Apple Inc. gadgets are hugely at risk of being hacked right now. That is, those that haven’t upgraded to the latest available OS 9.3.3. The news is backed by Cybersecurity and research firm Cisco’s Talos, which explains that, right now, iPhone and Mac users are very easily be exposed to hackers. This is unless they download their device’s latest software patch.
The U.S. tech firm only made versions 9.3.3 of its iOS and OS X available on Thursday, the 21 July.
Cisco’s Talos has warned iPhone and Mac users of a massive vulnerability that sits in their gadget platforms. Left unattended, hackers and other third-party tools could open Apple fans up to some very easy methods of device exploitation.
Cisco’s Talos reports Apple bug
The news came about when the research company released the latest patches it made to versions 9.3.2 and below. Talos helped Apple Inc. fix many of the bugs identified in prior versions. According to them, at least 5 major code execution risks at play in the company’s older OSs.
These vulnerabilities can be exploited via ImageIO on older software. ImageIO is a platform with the OSs that reads and writes image data.

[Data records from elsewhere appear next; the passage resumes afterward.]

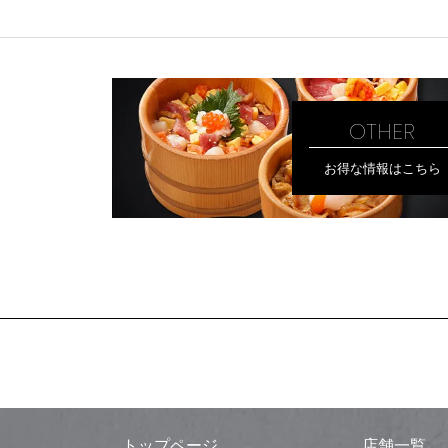
OTHER
お得な情報はこちら
トップページ
店舗一覧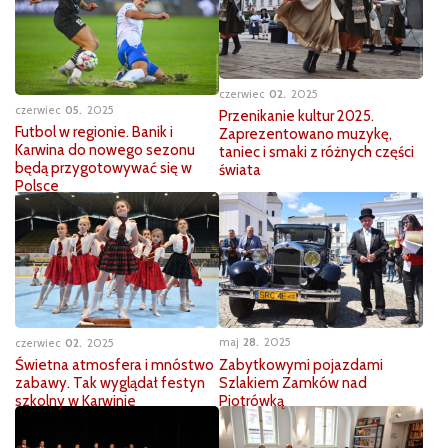
czerwiec
02
2025
czerwiec
05
2025
Przenikanie kultur 2025.
Futbol w regionie. Banik i
Zaprezentowano muzykę,
Karwina do nowego sezonu
taniec i smaki z różnych części
będą przygotowywać się w
świata
Polsce
maj
28
2025
czerwiec
02
2025
Zabytkowymi pojazdami
Świetna atmosfera i mnóstwo
Szlakiem Zamków nad
zabawy. Tak wyglądał festyn
Piotrówką
szkolny w Karwinie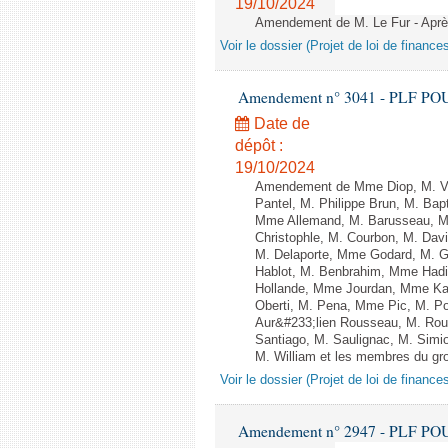
19/10/2024
Amendement de M. Le Fur - Après 
Voir le dossier (Projet de loi de financ
Amendement n° 3041 - PLF POUR 2
Date de
dépôt :
19/10/2024
Amendement de Mme Diop, M. Va
Pantel, M. Philippe Brun, M. Ba
Mme Allemand, M. Barusseau, Mme
Christophle, M. Courbon, M. Dav
M. Delaporte, Mme Godard, M. G
Hablot, M. Benbrahim, Mme Hadi
Hollande, Mme Jourdan, Mme Kara
Oberti, M. Pena, Mme Pic, M. P
Aur&#233;lien Rousseau, M. Ro
Santiago, M. Saulignac, M. Simi
M. William et les membres du gro
Voir le dossier (Projet de loi de financ
Amendement n° 2947 - PLF POUR 2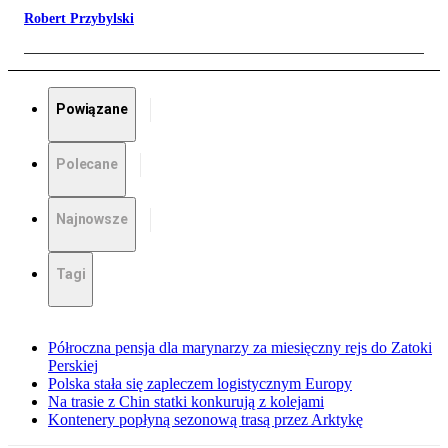
Robert Przybylski
Powiązane
Polecane
Najnowsze
Tagi
Półroczna pensja dla marynarzy za miesięczny rejs do Zatoki
Perskiej
Polska stała się zapleczem logistycznym Europy
Na trasie z Chin statki konkurują z kolejami
Kontenery popłyną sezonową trasą przez Arktykę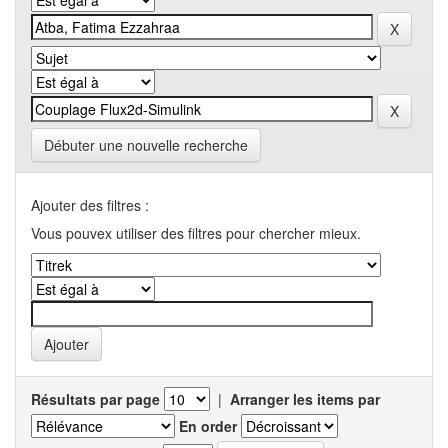
Débuter une nouvelle recherche
Ajouter des filtres :
Vous pouvex utiliser des filtres pour chercher mieux.
Résultats par page
|
Arranger les items par
En order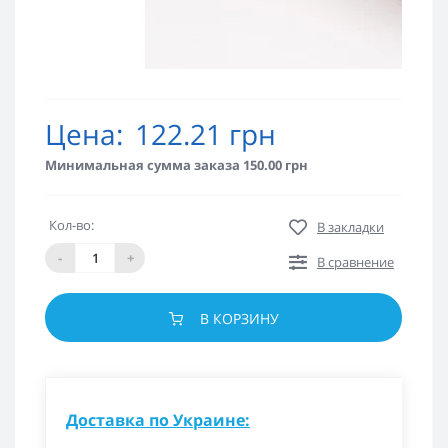
Цена:
122.21 грн
Минимальная сумма заказа 150.00 грн
Кол-во:
В закладки
-
+
В сравнение
В КОРЗИНУ
Доставка по Украине: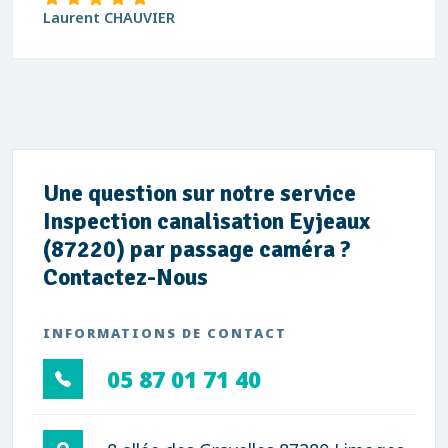
Laurent CHAUVIER
Une question sur notre service
Inspection canalisation Eyjeaux
(87220) par passage caméra ?
Contactez-Nous
INFORMATIONS DE CONTACT
05 87 01 71 40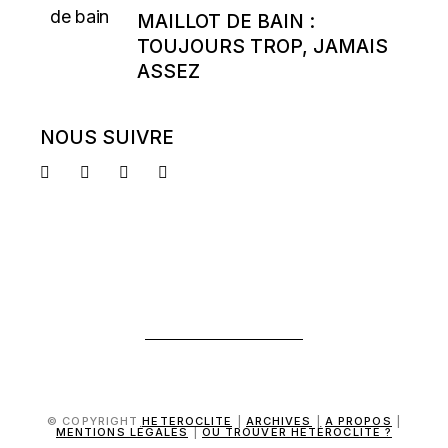
MAILLOT DE BAIN :
TOUJOURS TROP, JAMAIS
ASSEZ
NOUS SUIVRE
© COPYRIGHT
HETEROCLITE
|
ARCHIVES
|
A PROPOS
|
MENTIONS LÉGALES
|
OÙ TROUVER HÉTÉROCLITE ?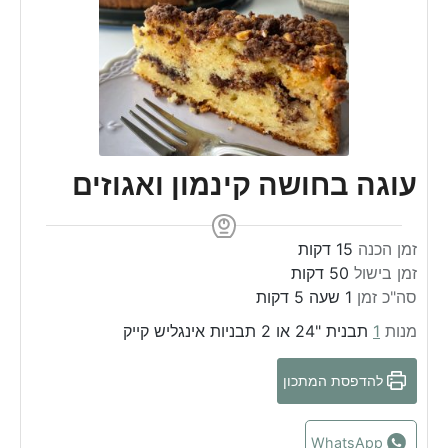
עוגה בחושה קינמון ואגוזים
m
זמן הכנה
15
דקות
m
i
זמן בישול
50
דקות
m
i
n
h
סה"כ זמן
1
שעה
5
דקות
i
n
u
o
מנות
1
תבנית "24 או 2 תבניות אינגליש קייק
n
u
t
u
u
t
e
r
להדפסת המתכון
t
e
s
e
s
s
WhatsApp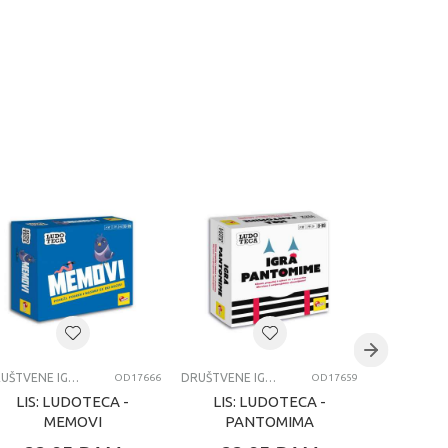
DRUŠTVENE IGRE
DRUŠTVENE IGRE
OD17666
OD17659
LIS: LUDOTECA -
LIS: LUDOTECA -
LIS:
MEMOVI
PANTOMIMA
EXPLO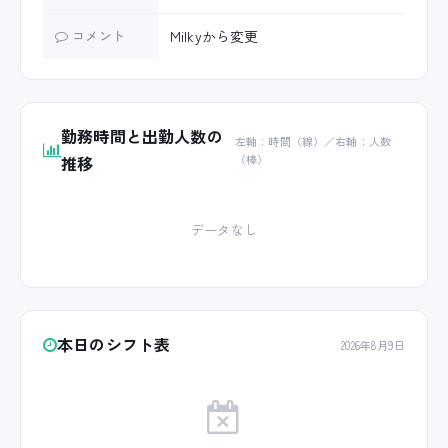
コメント
Milkyから変更
勤務時間と出勤人数の
左軸：時間（線）／右軸：人数
推移
（棒）
データなし
本日のシフト表
2026年8月9日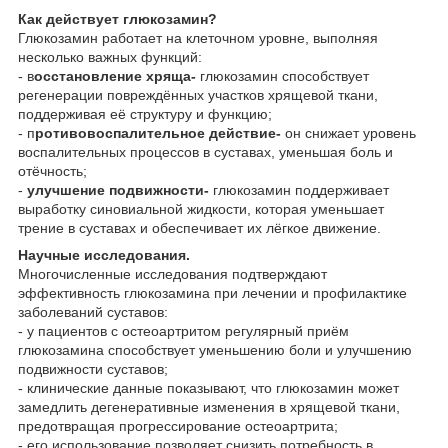
Как действует глюкозамин?
Глюкозамин работает на клеточном уровне, выполняя
несколько важных функций:
- в
осстановление хряща-
глюкозамин способствует
регенерации повреждённых участков хрящевой ткани,
поддерживая её структуру и функцию;
- п
ротивовоспалительное действие-
он снижает уровень
воспалительных процессов в суставах, уменьшая боль и
отёчность;
-
у
лучшение подвижности-
глюкозамин поддерживает
выработку синовиальной жидкости, которая уменьшает
трение в суставах и обеспечивает их лёгкое движение.
Научные исследования.
Многочисленные исследования подтверждают
эффективность глюкозамина при лечении и профилактике
заболеваний суставов:
- у пациентов с остеоартритом регулярный приём
глюкозамина способствует уменьшению боли и улучшению
подвижности суставов;
- клинические данные показывают, что глюкозамин может
замедлить дегенеративные изменения в хрящевой ткани,
предотвращая прогрессирование остеоартрита;
- его использование позволяет снизить потребность в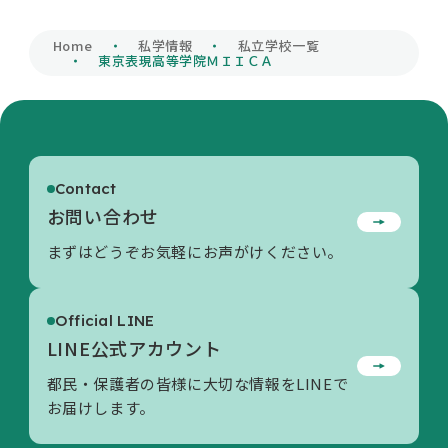
私学財団について
Home
私学情報
私立学校一覧
東京表現高等学院ＭＩＩＣＡ
私学情報
Contact
活動内容/各種資料
お問い合わせ
まずはどうぞお気軽にお声がけください。
お問い合わせ
Official LINE
LINE公式アカウント
都民・保護者の皆様に大切な情報をLINEで
お届けします。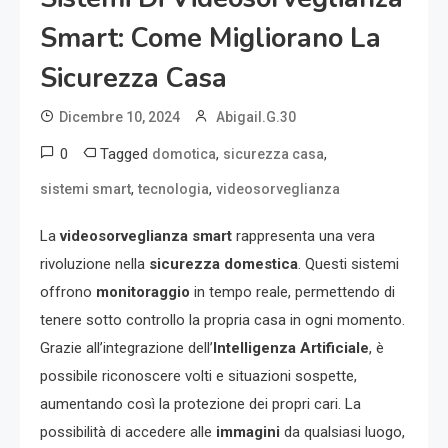
Smart: Come Migliorano La
Sicurezza Casa
Dicembre 10, 2024
Abigail.G.30
0
Tagged
,
,
domotica
sicurezza casa
,
,
sistemi smart
tecnologia
videosorveglianza
La
videosorveglianza smart
rappresenta una vera
rivoluzione nella
sicurezza domestica
. Questi sistemi
offrono
monitoraggio
in tempo reale, permettendo di
tenere sotto controllo la propria casa in ogni momento.
Grazie all’integrazione dell’
Intelligenza Artificiale
, è
possibile riconoscere volti e situazioni sospette,
aumentando così la protezione dei propri cari. La
possibilità di accedere alle
immagini
da qualsiasi luogo,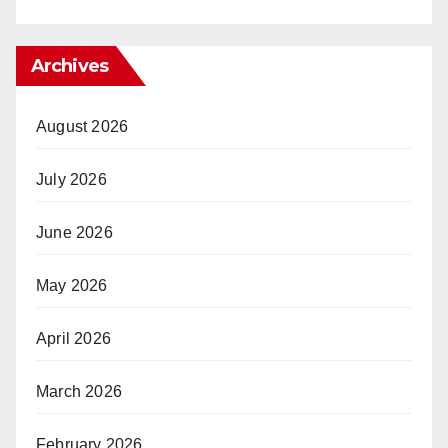
Archives
August 2026
July 2026
June 2026
May 2026
April 2026
March 2026
February 2026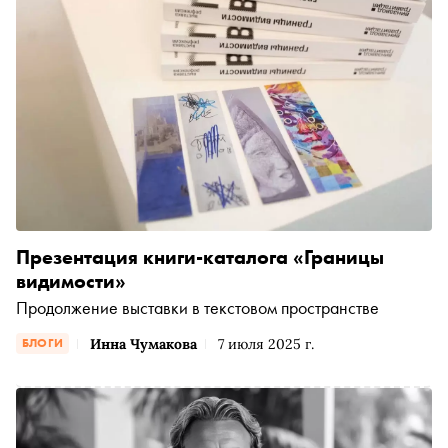
Презентация книги-каталога «Границы
видимости»
Продолжение выставки в текстовом пространстве
Инна Чумакова
7 июля 2025 г.
БЛОГИ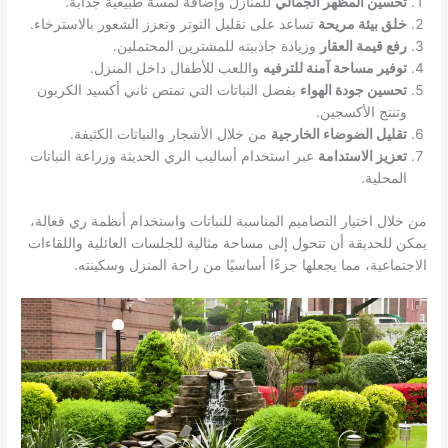
تحسين المظهر الجمالي
للمنازل وإضافة لمسة طبيعية جذابة.
خلق بيئة مريحة
تساعد على تقليل التوتر وتعزز الشعور بالاسترخاء.
رفع قيمة العقار
وزيادة جاذبيته للمشترين المحتملين.
توفير مساحة آمنة للترفيه
واللعب للأطفال داخل المنزل.
تحسين جودة الهواء
بفضل النباتات التي تمتص ثاني أكسيد الكربون
وتنتج الأكسجين.
تقليل الضوضاء الخارجية
من خلال الأشجار والنباتات الكثيفة.
تعزيز الاستدامة
عبر استخدام أساليب الري الحديثة وزراعة النباتات
المحلية.
من خلال اختيار التصاميم المناسبة للنباتات واستخدام أنظمة ري فعالة،
يمكن للحديقة أن تتحول إلى مساحة مثالية للجلسات العائلية واللقاءات
الاجتماعية، مما يجعلها جزءًا أساسيًا من راحة المنزل وسكينته.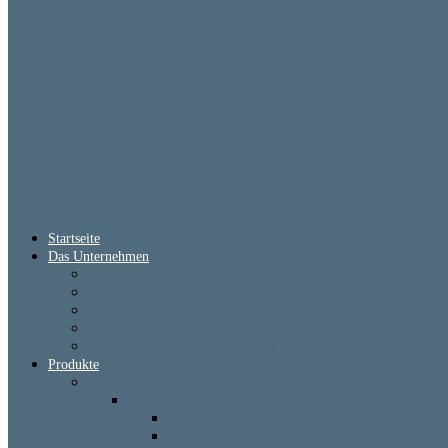
Startseite
Das Unternehmen
Über Alqawafel
Unsere Vision
Forschung und Entwicklung
Nachhaltigkeit
Zertifizierung & Auszeichnungen
Produkte
Düngemittel
Traditionelle Düngemittel
Granulatdünger
Einfaches Superphosphat (SSP) Düngemittel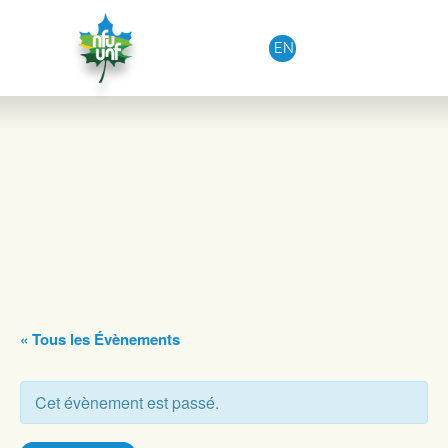
Aller au contenu
EN
« Tous les Évènements
Cet évènement est passé.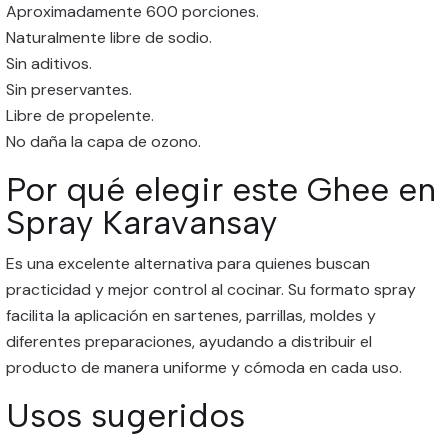
Aproximadamente 600 porciones.
Naturalmente libre de sodio.
Sin aditivos.
Sin preservantes.
Libre de propelente.
No daña la capa de ozono.
Por qué elegir este Ghee en
Spray Karavansay
Es una excelente alternativa para quienes buscan
practicidad y mejor control al cocinar. Su formato spray
facilita la aplicación en sartenes, parrillas, moldes y
diferentes preparaciones, ayudando a distribuir el
producto de manera uniforme y cómoda en cada uso.
Usos sugeridos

Cisco’s Talos says that all these bugs are a massive risk because “Apple Core Graphics API, Scene Kit and Image I/O are used widely by [Apple] software.” The firm goes on to explain how image files stand among the most perfect attack vectors due to how simple they can be transferred online without drawing attention to the person being attacked.
What makes these Apple device security flaws so concerning is that they are not just simple to exploit. They also reside in just about every iPhone or Mac that hasn’t upgraded to the latest software.
CVE-2016-4631, that is the title of the most dangerous of the bugs. It is mainly attached to TIFF files, which are the most common extensions used in the professional image industry. Publishers, Photoshoppers and digital graphic artists are drawn to the file extension due to its widely accommodating nature.
Hackers can breach i-devices
“When rendered by applications that use the Image I/O API, a specifically crafted TIFF image file can be used to create a heap-based buffer overflow,” Talos personnel explained. Ultimately, this can be used to “achieve remote code execution on vulnerable systems and devices.”
CVE-2016-4631 can be manipulated through a number of ways that really don’t need the device owner’s attention. This is mostly due to the fact that many apps, especially those native to Apple, simply render the pictures as soon as they land on the device, said the Talos team.
Nearly 15 percent of all iOS devices run versions 8 and below. This means that around 100 million iPhones, iPads and iPods are extremely vulnerable to the bug. The scale of this vulnerability is clearly massive but is also very avoidable. Apple Inc. users can, and are urged, to protect themselves by upgrading to the latest available OS.